VOL46.「創業理念」
現在の私の仕事の90%以上は環境ビジネス関連のコンサルティングである。
私が船井総研に新卒で入社したのは1990年だが、
入社してしばらくは、小売業・卸売業・製造業・サービス業等、
環境ビジネスとは無縁の(普通の?)業界のコンサルティングをしていた。
環境ビジネスコンサルティングを準備し始めたのは2000年頃。
(この頃の私は、環境ビジネスとは無縁の(普通の?)業界のコンサルティングが100%であった。)
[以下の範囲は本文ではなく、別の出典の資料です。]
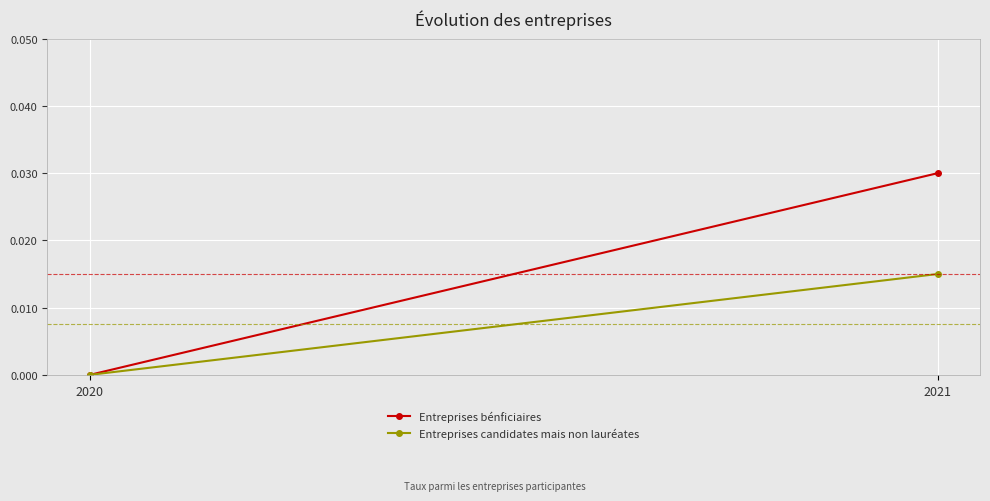

What are all the series names shown in the legend?

Entreprises bénficiaires, Entreprises candidates mais non lauréates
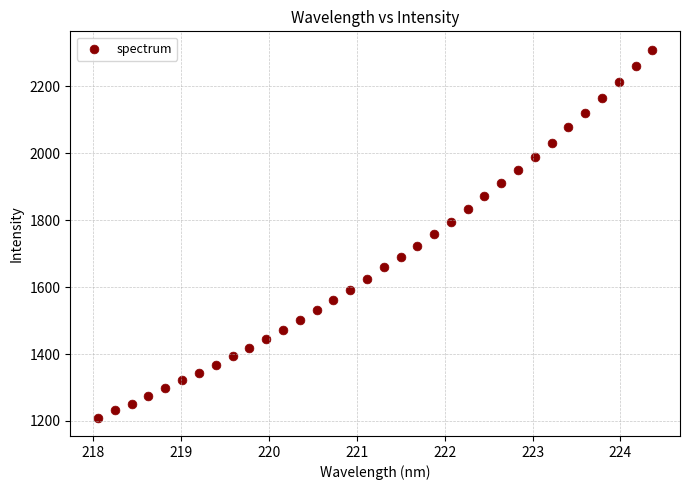

What is the range of X values (max minus min)?

6.3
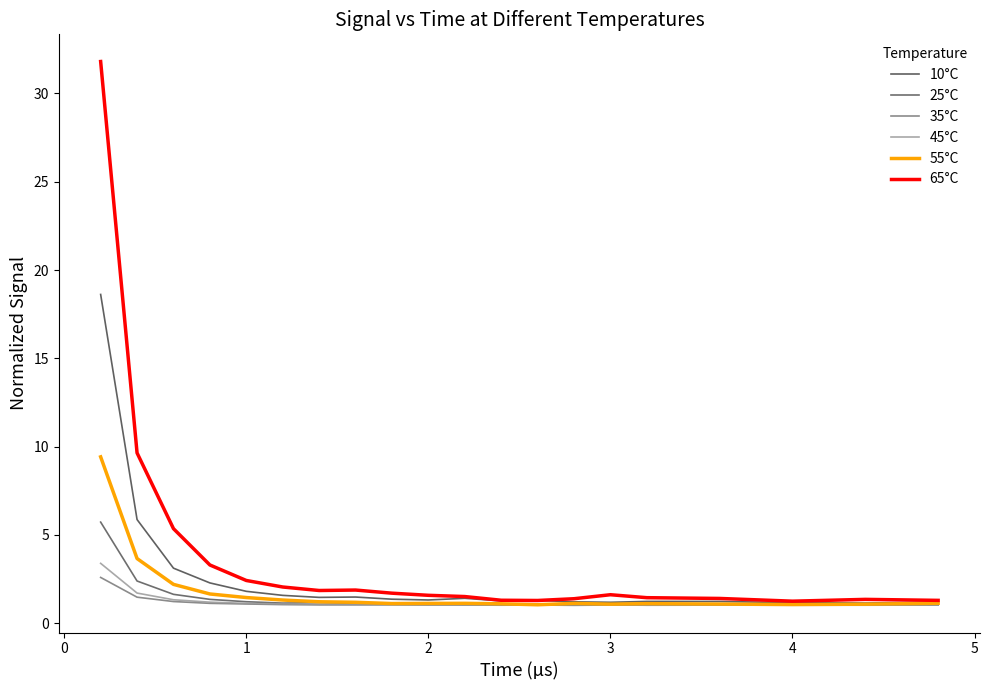

What is the difference between the second highest and second lowest values in the 45°C series?

0.7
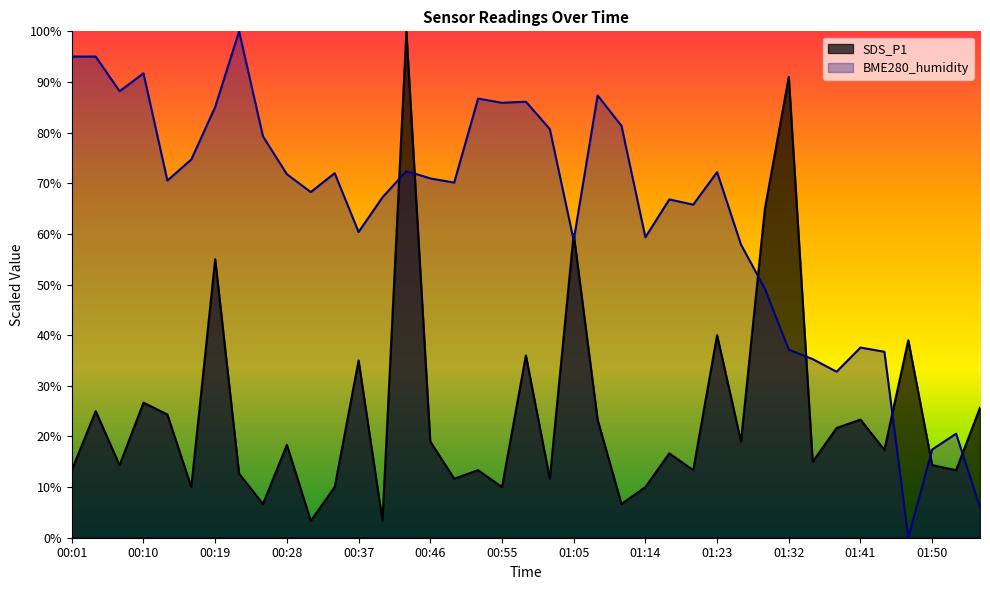

What is the label of the 36th point from the left?

01:47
今ほど、「環境!環境!」と言われている時代ではなかった。
『環境ビジネス』という表現も一般的ではなく、
ましてや、『環境ビジネスコンサルティング』という言葉もなかった時代だ。
コンサルティングの切り口として、まずは、
環境ビジネス専門のポータルサイトeco-webnet.comを準備した。
環境関連企業同志を結び付けようとするマッチングサイトである。
そして、このサイトを一般にオープンさせたのは、2002年。
このサイトの基本コンセプトは、トップページにも掲載されているが、
「エコ企業・エコ製品・エコ技術を紹介し、
環境ビジネスのマッチングを応援します!」
である。
船井総研の場合、
コンサルティングビジネスを展開するのだから、
通常、自社のコンサルティングをアピールする為のサイト、
つまりは、自社の売り込みをするサイトを作るのが当たり前だが、
私の場合は、全く違った。
船井総研の売り込みをするよりも、
世の中に埋もれた環境に良い技術・良い企業・良い製品を発掘しよう!
環境ビジネスを大きくしていこう!
と思った。
あくまでも、環境関連企業を“応援する”役割ということである。
そして、自社(船井総研)の売り込みは、極力、しないようにした。
“環境に良いものを応援する”役割に徹すれば、
“自然に”船井総研も応援してくれるようになるだろう・・・・・、
そう思った。
この考え方は、今でも全く変わっていない。
徹頭徹尾、首尾一貫、貫いているつもりだ。
そして、将来も貫いていこうと思っている。
私にとっては、この考え方が、『創業理念』。
事業を始めた時の“初心”“初志”でなのである。
「オレが!オレが!・・・・・」と必至で自分を売り込むよりは、
「環境に良い技術を純粋に広めたい!」
そう思う。
もちろん、ビジネスなので、いくら良い理念でも収益が合わなければいけない。
ただし、この理念を曲げてまで、おカネ儲けをしようとも思わない。
それだったら、仕事を辞める・・・。
ベストな技術とは言わないが、
少なくとも、現状より環境に良くなるのであれば、それを応援する。
現状よりも、明らかに環境を悪化するものであれば、応援しない。
ただ、それだけである。
『創業理念』・・・・・・・
私にとっては、最も大事にしたいものである。